La lettera
Firenze, la cultura e il ruolo coperto dal teatro del Maggio
Carissimo direttore, leggo sul Corriere Fiorentino di domenica 14 giugno lo sprezzante e sommario giudizio di Stefano Passigli sulla presenza del Maggio Musicale nella cultura fiorentina perché il Maggio avrebbe iniziato dagli Anni ‘50 «un lungo declino». Un affermazione provocatoria per la onorabilità e la professionalità di tutti quelli che, da quegli anni, hanno dedicato al Maggio intelligenza ed energie.
Ad incominciare proprio dagli Anni ’50: quando il Maggio di Gui, di Siciliani e di Mitropoulos e della Callas, realizzò quella straordinaria «Rossini Renaiscence» così apprezzata in Italia e in tutta Europa.

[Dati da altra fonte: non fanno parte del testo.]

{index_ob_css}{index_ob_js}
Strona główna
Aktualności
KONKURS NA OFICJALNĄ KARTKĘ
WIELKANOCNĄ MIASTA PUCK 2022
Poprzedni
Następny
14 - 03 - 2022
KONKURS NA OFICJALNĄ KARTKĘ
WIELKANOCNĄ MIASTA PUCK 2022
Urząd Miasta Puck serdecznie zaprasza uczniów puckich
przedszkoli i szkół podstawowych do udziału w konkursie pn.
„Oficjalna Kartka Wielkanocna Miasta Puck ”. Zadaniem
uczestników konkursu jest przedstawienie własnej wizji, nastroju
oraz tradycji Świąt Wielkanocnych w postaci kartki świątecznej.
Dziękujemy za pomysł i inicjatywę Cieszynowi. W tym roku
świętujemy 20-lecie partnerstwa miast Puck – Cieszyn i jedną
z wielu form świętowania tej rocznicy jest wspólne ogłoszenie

Per continuare con gli Anni Sessanta con Roman Vlad, Bartoletti e i Maggi sull’espressionismo e gli anni successivi di Alberti; di Muti, di Bogianckino; quelli di Mehta, di Ronconi, di Pizzi e di Mazzonis. Una lunga storia che portò il Teatro del Maggio, la sua orchestra ed il suo coro a poter competere, ancora agli inizi del nuovo millennio, con teatri, come la Scala, ben altrimenti dotati di tradizione e finanze. Un attacco gratuito e fuori luogo, mi sembra, che stupisce provenendo da chi, come Passigli, ha frequentato per anni la musica fiorentina come presidente degli «Amici della Musica» e dovrebbe, perciò sapere che ben altre sono le debolezze di Firenze. Almeno nel mondo della musica.
Ti chiedo scusa, dello sfogo non reprimibile e ti saluto con la amicizia che sai.